Delta Sagittae is a spectroscopic binary with a composite spectrum, meaning that light from both stars can be detected. It has an orbital period of about 10 years and an eccentricity of about 0.44. It is also a variable star, with its brightness changing between a maximum of magnitude 3.75 and a minimum of 3.83 in an unpredictable way.

Delta Sagittae is moving through the Galaxy at a speed of 9.8 km/s relative to the Sun. Its projected Galactic orbit carries it between 23,800 and 35,300 light years from the center of the Galaxy.

==Naming==
Delta Sagittae (Latinized from δ Sagittae, abbreviated Delta Sge, δ Sge) is the star's Bayer designation.

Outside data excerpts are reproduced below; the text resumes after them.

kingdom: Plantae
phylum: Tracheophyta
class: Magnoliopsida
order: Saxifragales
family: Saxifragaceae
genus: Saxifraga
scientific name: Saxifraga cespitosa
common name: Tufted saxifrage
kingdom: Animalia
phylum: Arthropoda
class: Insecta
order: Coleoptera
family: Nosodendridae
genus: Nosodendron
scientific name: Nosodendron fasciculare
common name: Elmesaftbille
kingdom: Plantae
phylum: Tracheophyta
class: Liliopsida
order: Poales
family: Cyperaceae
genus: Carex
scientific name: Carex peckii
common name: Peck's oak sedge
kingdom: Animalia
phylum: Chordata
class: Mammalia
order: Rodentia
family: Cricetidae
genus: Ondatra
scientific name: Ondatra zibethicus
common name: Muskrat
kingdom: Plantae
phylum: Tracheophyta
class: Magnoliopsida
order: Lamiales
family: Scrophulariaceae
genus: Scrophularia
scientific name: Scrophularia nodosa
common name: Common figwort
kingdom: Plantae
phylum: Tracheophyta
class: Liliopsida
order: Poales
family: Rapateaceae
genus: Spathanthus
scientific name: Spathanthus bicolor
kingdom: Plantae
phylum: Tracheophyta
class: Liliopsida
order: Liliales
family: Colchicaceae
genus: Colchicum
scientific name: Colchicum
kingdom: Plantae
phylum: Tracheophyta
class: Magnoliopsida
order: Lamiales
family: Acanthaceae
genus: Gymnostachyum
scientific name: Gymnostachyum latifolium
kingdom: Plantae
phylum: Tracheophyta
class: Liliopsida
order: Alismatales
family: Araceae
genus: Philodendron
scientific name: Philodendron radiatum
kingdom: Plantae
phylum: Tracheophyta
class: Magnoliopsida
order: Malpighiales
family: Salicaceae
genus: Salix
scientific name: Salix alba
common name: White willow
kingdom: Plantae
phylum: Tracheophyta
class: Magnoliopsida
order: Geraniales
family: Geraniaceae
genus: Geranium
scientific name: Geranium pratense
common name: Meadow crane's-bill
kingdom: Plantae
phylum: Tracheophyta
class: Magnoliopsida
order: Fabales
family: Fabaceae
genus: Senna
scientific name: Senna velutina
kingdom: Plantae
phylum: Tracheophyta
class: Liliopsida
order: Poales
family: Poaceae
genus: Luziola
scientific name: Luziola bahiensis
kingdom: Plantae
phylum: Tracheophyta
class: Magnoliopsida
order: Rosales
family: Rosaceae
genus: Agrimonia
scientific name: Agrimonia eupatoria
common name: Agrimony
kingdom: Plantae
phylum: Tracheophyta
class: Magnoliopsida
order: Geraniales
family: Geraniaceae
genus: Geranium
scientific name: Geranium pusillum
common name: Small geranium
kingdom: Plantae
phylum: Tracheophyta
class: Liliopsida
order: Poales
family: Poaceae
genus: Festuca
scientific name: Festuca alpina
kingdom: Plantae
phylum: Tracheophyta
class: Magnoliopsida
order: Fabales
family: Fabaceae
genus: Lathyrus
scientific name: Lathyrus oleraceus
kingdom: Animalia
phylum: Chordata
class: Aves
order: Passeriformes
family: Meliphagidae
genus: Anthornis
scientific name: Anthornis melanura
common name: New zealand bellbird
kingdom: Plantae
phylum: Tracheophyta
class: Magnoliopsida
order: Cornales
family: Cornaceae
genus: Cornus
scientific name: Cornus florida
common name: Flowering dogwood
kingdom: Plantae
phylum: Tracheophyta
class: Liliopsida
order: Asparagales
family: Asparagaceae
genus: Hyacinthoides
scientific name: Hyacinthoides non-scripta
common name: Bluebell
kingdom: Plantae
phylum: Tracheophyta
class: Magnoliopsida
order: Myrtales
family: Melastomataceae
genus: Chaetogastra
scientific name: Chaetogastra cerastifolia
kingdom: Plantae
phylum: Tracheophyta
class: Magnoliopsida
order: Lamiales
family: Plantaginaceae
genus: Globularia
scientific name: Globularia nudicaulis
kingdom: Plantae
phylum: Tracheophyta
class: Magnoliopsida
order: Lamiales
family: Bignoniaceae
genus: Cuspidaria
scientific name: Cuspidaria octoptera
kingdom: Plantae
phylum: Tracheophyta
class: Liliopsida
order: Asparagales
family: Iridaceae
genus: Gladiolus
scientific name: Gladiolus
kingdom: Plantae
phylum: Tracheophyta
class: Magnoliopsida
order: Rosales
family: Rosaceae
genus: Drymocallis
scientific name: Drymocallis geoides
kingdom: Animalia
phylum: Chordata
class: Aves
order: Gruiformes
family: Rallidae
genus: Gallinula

In Chinese astronomy, 左旗 (Zuǒ Qí), meaning Left Flag, refers to an asterism consisting of δ Sagittae, α Sagittae, β Sagittae, ζ Sagittae, γ Sagittae, 13 Sagittae, 11 Sagittae, 14 Sagittae and ρ Aquilae. Consequently, the Chinese name for δ Sagittae itself is 左旗三 (Zuǒ Qí sān, the Third Star of Left Flag.) The IAU Working Group on Star Names adopted the name Zuoqi for δ Sagittae A on 18 June 2026, after the Chinese constellation.